The catch will be if either of the two somewhat idiosyncratic leaders get frustrated with each other, take offence to overly assertive claims, and abandon the process or, worse, get into another slanging match. For this to be insured against, both leaders will need to be surrounded by strong teams able to moderate the possibility of any excesses of personality.
To date, there has been little evidence of such strong yet conciliatory advisory teams. Without them, the chances of an agreed outcome could hang on a whim.
Damien Kingsbury is Deakin University’s professor of International Politics.
It is not in the interest of either Kim Jong-Un or Donald Trump to denuclearise North Korea or reunify with the South. While millions of people are kept frightened, the two pigeons will be able to puff themselves up as important people.
And if nothing happens at least it disarmed Stormy Daniels of front pages.
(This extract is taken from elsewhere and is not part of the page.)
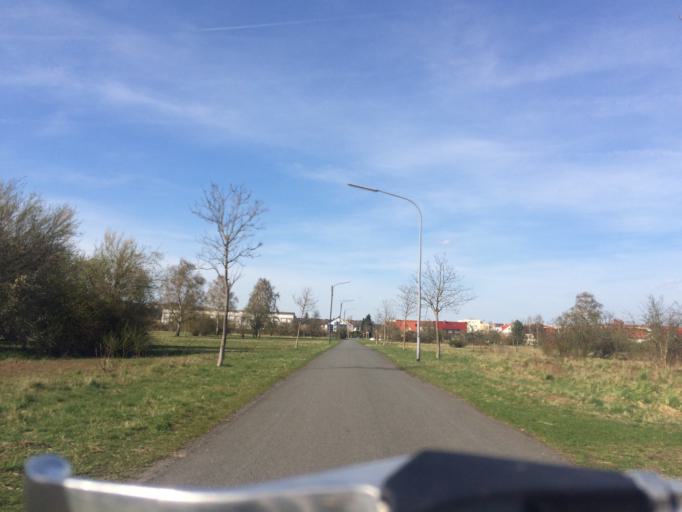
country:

My understanding is the NK nuclear issue really kicked off as result of the Clintons and GWBush reneging on low grade oil supply deal. Given Trump seems to despise any previous and wannabe presidents, he might actually have something to offer. He could offload all the US used fried chicken and fries oil, and probably get a green tick thrown in.
In the past the NK-SK regularly talked. There was at least a peaceful hate filled coexistence. Far better than the last six months.
Bush reneged on the deal, not Clinton as far as I know? It was Clinton’s deal, it made the Republicans furious from the start, Bush cut off further talks with NK as soon as he got in office and then cut off the fuel supply once they discovered NK were exploring other means to continue nuclear research even with the reactors shut off. Whether NK only started doing that (not a technical breach of the deal, which was basically oil-for-no-reactors) in response to Bush cutting off talks or whether they were doing it anyway is I think an open question.
One thing that is guaranteed from these talks, no matter what happens there, Trump will claim that it is a huge win.
Yes indeed. KJU will claim the same with his hysterical news readers claiming the coward dog Americans came grovelling to the supreme leader who magnanimously showed tolerance and offered the hand of friendship. Then it will be back to normal business.
The Chinese play a long game, a couple of decades here, a century there, the externalities change (not an obvious feature of the Eternal Middle Kingdom) and China remains China.
Why it it want the Norks eating BigMac & fries?
Let the Drumpfster expectorate & masturbate all he will – hint, a lot! – he is irrelevant.
Like Germany & Vietnam, this will be resolved in unification. The only question is which model.